• _Consigne_
Reprenez l’écriture du texte ci-dessous sur l’élection du président à la suite de sa dernière phrase.

• _Texte source_
★ ★ ★ ★ ★ ★ ★

Ce cas venant à se présenter, on était nécessairement amené à prendre l’une de ces trois mesures : il fallait ou faire nommer de nouveaux électeurs, ou consulter de nouveau ceux déjà nommés, ou enfin déférer le choix à une autorité nouvelle.

Les deux premières méthodes, indépendamment de ce qu’elles étaient peu sûres, amenaient des lenteurs, et perpétuaient une agitation toujours dangereuse.

On s’arrêta donc à la troisième, et l’on convint que les votes des électeurs seraient transmis cachetés au président du sénat ; qu’au jour fixé, et en présence des deux chambres, celui-ci en ferait le dépouillement. Si aucun des candidats n’avait réuni la majorité, la chambre des représentants procéderait immédiatement elle-même à l’élection ; mais on eut soin de limiter son droit. Les représentants ne purent élire que l’un des trois candidats qui avaient obtenu le plus de suffrages[1].

★ ★ ★ ★ ★ ★ ★

• _Jeu de données_

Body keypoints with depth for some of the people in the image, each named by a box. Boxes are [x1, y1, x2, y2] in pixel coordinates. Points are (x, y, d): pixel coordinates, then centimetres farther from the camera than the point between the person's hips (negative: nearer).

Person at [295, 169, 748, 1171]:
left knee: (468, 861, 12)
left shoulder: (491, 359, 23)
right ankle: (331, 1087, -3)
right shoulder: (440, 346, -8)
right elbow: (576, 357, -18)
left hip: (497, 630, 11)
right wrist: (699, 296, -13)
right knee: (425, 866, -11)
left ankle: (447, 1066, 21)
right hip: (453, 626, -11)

★ ★ ★ ★ ★ ★ ★

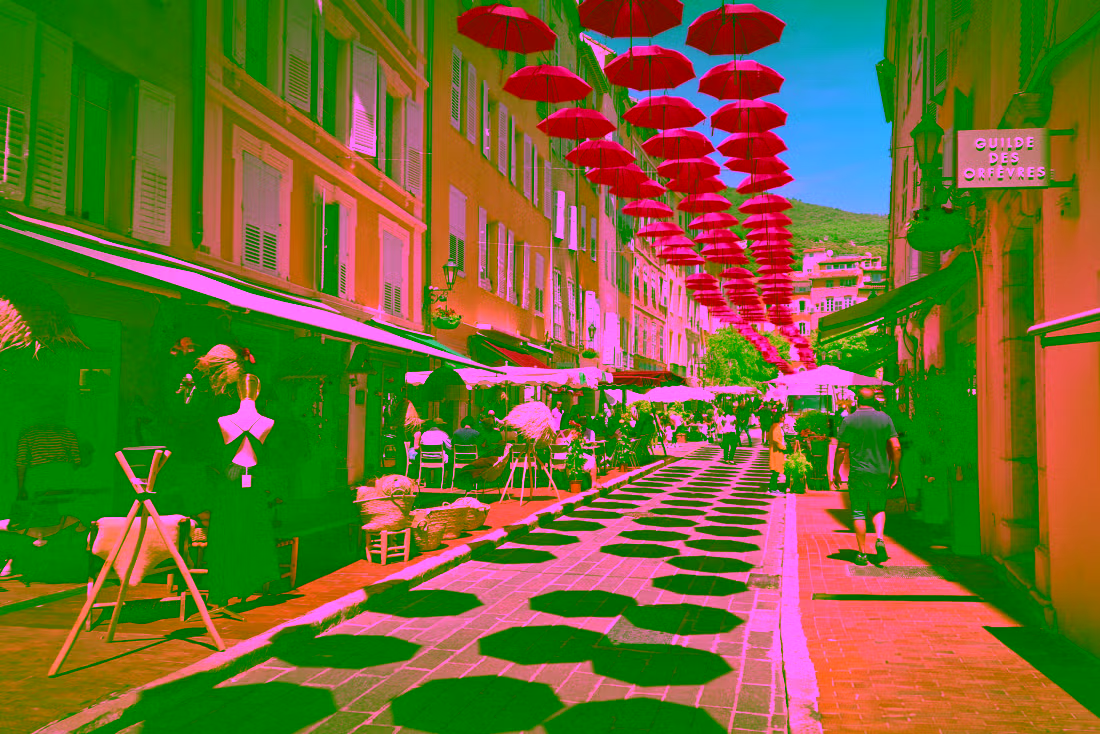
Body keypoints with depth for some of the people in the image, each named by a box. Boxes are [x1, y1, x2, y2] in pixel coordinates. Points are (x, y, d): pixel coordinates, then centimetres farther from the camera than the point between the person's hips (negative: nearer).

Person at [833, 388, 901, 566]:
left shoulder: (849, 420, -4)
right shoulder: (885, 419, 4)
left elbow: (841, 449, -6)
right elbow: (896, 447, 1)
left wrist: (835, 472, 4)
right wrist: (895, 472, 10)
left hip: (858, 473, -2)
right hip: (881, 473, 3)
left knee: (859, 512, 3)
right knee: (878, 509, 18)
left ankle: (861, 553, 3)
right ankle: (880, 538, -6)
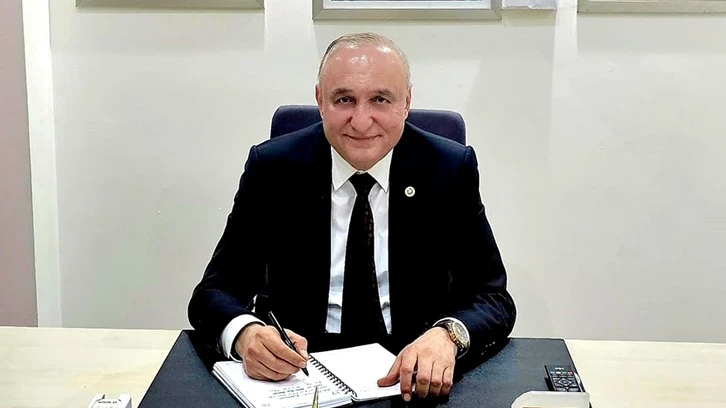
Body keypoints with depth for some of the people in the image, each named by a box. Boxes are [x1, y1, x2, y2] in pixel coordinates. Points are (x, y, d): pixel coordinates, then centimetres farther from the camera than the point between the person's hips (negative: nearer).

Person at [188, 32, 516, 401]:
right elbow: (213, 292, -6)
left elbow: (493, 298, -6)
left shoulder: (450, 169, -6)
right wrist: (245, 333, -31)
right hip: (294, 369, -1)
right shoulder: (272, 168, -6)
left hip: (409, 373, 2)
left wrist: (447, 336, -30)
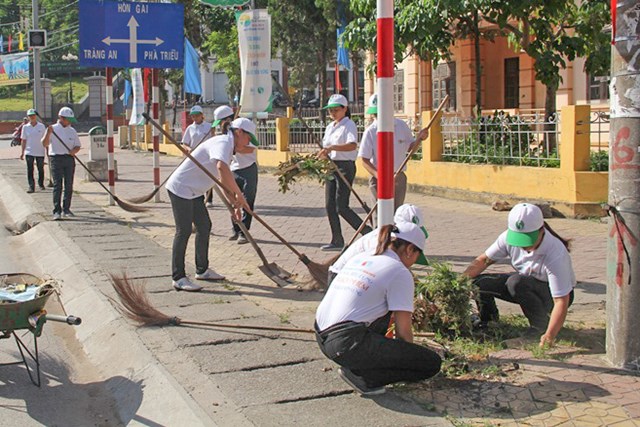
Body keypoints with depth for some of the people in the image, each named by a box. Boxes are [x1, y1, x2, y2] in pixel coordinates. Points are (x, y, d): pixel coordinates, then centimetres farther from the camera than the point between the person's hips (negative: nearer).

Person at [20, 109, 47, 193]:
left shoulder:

★ ★ ★ ★ ★ ★ ★

• _Résultat_
Ce n’est, comme on le voit, que dans un cas rare et difficile à prévoir d’avance, que l’élection est confiée aux représentants ordinaires de la nation, et en-

  1. Dans cette circonstance, c’est la majorité des États, et non la majorité des membres, qui décide la question. De telle sorte que New-York n’a pas plus d’influence sur la délibération que Rhode-Island. Ainsi on consulte d’abord les citoyens de l’Union comme ne formant qu’un seul et même peuple ; et quand ils ne peuvent pas s’accorder, on fait revivre la division par État, et l’on donne à chacun de ces derniers un vote séparé et indépendant.
    C’est encore là une des bizarreries que présente la constitution fédérale, et que le choc d’intérêts contraires peut seul expliquer.